Work instructions: Restate all the data word for word, leaving nothing out.

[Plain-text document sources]
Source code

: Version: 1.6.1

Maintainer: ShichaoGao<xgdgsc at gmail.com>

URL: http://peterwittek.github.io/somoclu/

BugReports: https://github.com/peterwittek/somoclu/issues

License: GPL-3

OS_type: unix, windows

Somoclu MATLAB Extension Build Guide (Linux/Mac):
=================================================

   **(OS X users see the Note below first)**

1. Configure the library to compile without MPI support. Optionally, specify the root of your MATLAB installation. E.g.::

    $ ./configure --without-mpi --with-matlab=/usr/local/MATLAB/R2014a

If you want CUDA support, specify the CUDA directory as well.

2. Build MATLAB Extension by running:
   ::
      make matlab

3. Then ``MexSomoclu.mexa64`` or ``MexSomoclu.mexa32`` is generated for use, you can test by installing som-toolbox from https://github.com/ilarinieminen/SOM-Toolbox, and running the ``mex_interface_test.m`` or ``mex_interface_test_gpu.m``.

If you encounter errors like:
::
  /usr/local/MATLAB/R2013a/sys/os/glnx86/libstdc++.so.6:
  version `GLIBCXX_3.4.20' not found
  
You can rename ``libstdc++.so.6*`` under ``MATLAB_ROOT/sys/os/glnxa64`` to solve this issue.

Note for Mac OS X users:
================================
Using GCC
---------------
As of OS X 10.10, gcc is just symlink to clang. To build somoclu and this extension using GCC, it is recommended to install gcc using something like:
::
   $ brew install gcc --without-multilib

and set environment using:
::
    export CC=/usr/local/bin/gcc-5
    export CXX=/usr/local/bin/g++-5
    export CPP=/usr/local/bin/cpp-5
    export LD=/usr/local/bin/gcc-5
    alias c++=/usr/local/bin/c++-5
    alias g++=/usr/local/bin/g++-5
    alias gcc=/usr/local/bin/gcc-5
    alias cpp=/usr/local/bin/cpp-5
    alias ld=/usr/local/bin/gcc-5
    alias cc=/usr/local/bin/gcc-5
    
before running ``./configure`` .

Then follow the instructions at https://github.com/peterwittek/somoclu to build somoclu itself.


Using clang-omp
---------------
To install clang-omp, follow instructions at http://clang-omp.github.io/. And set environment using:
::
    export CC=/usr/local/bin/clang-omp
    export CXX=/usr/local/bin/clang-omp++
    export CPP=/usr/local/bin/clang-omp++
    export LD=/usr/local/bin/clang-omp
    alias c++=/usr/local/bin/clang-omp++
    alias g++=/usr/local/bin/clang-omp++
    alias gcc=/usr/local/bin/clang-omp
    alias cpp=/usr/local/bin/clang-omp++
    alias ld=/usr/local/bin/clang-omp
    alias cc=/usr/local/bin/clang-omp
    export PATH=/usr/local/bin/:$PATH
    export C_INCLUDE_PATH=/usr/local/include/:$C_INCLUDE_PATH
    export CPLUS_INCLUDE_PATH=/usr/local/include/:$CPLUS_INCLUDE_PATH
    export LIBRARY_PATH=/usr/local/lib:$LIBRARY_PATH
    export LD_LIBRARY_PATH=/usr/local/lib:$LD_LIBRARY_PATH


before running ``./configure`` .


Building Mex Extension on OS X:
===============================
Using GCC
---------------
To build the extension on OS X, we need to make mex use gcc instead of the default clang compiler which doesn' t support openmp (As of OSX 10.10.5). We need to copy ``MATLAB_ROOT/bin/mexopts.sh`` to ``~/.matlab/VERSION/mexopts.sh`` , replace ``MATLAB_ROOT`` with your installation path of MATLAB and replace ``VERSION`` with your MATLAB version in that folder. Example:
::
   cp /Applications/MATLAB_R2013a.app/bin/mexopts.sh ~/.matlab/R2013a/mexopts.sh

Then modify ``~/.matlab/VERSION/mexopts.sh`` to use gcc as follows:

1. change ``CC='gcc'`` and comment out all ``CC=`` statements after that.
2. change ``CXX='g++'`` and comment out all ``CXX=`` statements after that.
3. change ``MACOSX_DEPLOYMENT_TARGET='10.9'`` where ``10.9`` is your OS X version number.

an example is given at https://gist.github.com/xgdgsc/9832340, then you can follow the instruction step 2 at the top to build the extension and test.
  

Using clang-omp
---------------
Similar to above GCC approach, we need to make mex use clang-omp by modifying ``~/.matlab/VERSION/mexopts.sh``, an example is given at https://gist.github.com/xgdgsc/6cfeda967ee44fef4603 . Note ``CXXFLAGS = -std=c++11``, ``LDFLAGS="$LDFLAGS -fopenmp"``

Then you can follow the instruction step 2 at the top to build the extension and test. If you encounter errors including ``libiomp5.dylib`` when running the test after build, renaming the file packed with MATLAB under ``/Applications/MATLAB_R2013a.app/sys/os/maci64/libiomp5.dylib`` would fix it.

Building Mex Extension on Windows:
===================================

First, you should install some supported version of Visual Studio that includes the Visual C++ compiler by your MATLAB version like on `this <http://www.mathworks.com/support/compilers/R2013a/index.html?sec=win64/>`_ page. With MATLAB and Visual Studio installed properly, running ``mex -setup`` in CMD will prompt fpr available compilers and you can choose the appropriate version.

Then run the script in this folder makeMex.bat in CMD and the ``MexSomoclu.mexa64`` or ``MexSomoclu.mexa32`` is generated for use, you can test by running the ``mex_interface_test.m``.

Result of the task:
Source code

: Version: 1.6.1

Maintainer: ShichaoGao<xgdgsc at gmail.com>

URL: http://peterwittek.github.io/somoclu/

BugReports: https://github.com/peterwittek/somoclu/issues

License: GPL-3

OS_type: unix, windows

Somoclu MATLAB Extension Build Guide (Linux/Mac):
=================================================

   **(OS X users see the Note below first)**

1. Configure the library to compile without MPI support. Optionally, specify the root of your MATLAB installation. E.g.::

    $ ./configure --without-mpi --with-matlab=/usr/local/MATLAB/R2014a

If you want CUDA support, specify the CUDA directory as well.

2. Build MATLAB Extension by running:
   ::
      make matlab

3. Then ``MexSomoclu.mexa64`` or ``MexSomoclu.mexa32`` is generated for use, you can test by installing som-toolbox from https://github.com/ilarinieminen/SOM-Toolbox, and running the ``mex_interface_test.m`` or ``mex_interface_test_gpu.m``.

If you encounter errors like:
::
  /usr/local/MATLAB/R2013a/sys/os/glnx86/libstdc++.so.6:
  version `GLIBCXX_3.4.20' not found
  
You can rename ``libstdc++.so.6*`` under ``MATLAB_ROOT/sys/os/glnxa64`` to solve this issue.

Note for Mac OS X users:
================================
Using GCC
---------------
As of OS X 10.10, gcc is just symlink to clang. To build somoclu and this extension using GCC, it is recommended to install gcc using something like:
::
   $ brew install gcc --without-multilib

and set environment using:
::
    export CC=/usr/local/bin/gcc-5
    export CXX=/usr/local/bin/g++-5
    export CPP=/usr/local/bin/cpp-5
    export LD=/usr/local/bin/gcc-5
    alias c++=/usr/local/bin/c++-5
    alias g++=/usr/local/bin/g++-5
    alias gcc=/usr/local/bin/gcc-5
    alias cpp=/usr/local/bin/cpp-5
    alias ld=/usr/local/bin/gcc-5
    alias cc=/usr/local/bin/gcc-5
    
before running ``./configure`` .

Then follow the instructions at https://github.com/peterwittek/somoclu to build somoclu itself.


Using clang-omp
---------------
To install clang-omp, follow instructions at http://clang-omp.github.io/. And set environment using:
::
    export CC=/usr/local/bin/clang-omp
    export CXX=/usr/local/bin/clang-omp++
    export CPP=/usr/local/bin/clang-omp++
    export LD=/usr/local/bin/clang-omp
    alias c++=/usr/local/bin/clang-omp++
    alias g++=/usr/local/bin/clang-omp++
    alias gcc=/usr/local/bin/clang-omp
    alias cpp=/usr/local/bin/clang-omp++
    alias ld=/usr/local/bin/clang-omp
    alias cc=/usr/local/bin/clang-omp
    export PATH=/usr/local/bin/:$PATH
    export C_INCLUDE_PATH=/usr/local/include/:$C_INCLUDE_PATH
    export CPLUS_INCLUDE_PATH=/usr/local/include/:$CPLUS_INCLUDE_PATH
    export LIBRARY_PATH=/usr/local/lib:$LIBRARY_PATH
    export LD_LIBRARY_PATH=/usr/local/lib:$LD_LIBRARY_PATH


before running ``./configure`` .


Building Mex Extension on OS X:
===============================
Using GCC
---------------
To build the extension on OS X, we need to make mex use gcc instead of the default clang compiler which doesn' t support openmp (As of OSX 10.10.5). We need to copy ``MATLAB_ROOT/bin/mexopts.sh`` to ``~/.matlab/VERSION/mexopts.sh`` , replace ``MATLAB_ROOT`` with your installation path of MATLAB and replace ``VERSION`` with your MATLAB version in that folder. Example:
::
   cp /Applications/MATLAB_R2013a.app/bin/mexopts.sh ~/.matlab/R2013a/mexopts.sh

Then modify ``~/.matlab/VERSION/mexopts.sh`` to use gcc as follows:

1. change ``CC='gcc'`` and comment out all ``CC=`` statements after that.
2. change ``CXX='g++'`` and comment out all ``CXX=`` statements after that.
3. change ``MACOSX_DEPLOYMENT_TARGET='10.9'`` where ``10.9`` is your OS X version number.

an example is given at https://gist.github.com/xgdgsc/9832340, then you can follow the instruction step 2 at the top to build the extension and test.
  

Using clang-omp
---------------
Similar to above GCC approach, we need to make mex use clang-omp by modifying ``~/.matlab/VERSION/mexopts.sh``, an example is given at https://gist.github.com/xgdgsc/6cfeda967ee44fef4603 . Note ``CXXFLAGS = -std=c++11``, ``LDFLAGS="$LDFLAGS -fopenmp"``

Then you can follow the instruction step 2 at the top to build the extension and test. If you encounter errors including ``libiomp5.dylib`` when running the test after build, renaming the file packed with MATLAB under ``/Applications/MATLAB_R2013a.app/sys/os/maci64/libiomp5.dylib`` would fix it.

Building Mex Extension on Windows:
===================================

First, you should install some supported version of Visual Studio that includes the Visual C++ compiler by your MATLAB version like on `this <http://www.mathworks.com/support/compilers/R2013a/index.html?sec=win64/>`_ page. With MATLAB and Visual Studio installed properly, running ``mex -setup`` in CMD will prompt fpr available compilers and you can choose the appropriate version.

Then run the script in this folder makeMex.bat in CMD and the ``MexSomoclu.mexa64`` or ``MexSomoclu.mexa32`` is generated for use, you can test by running the ``mex_interface_test.m``.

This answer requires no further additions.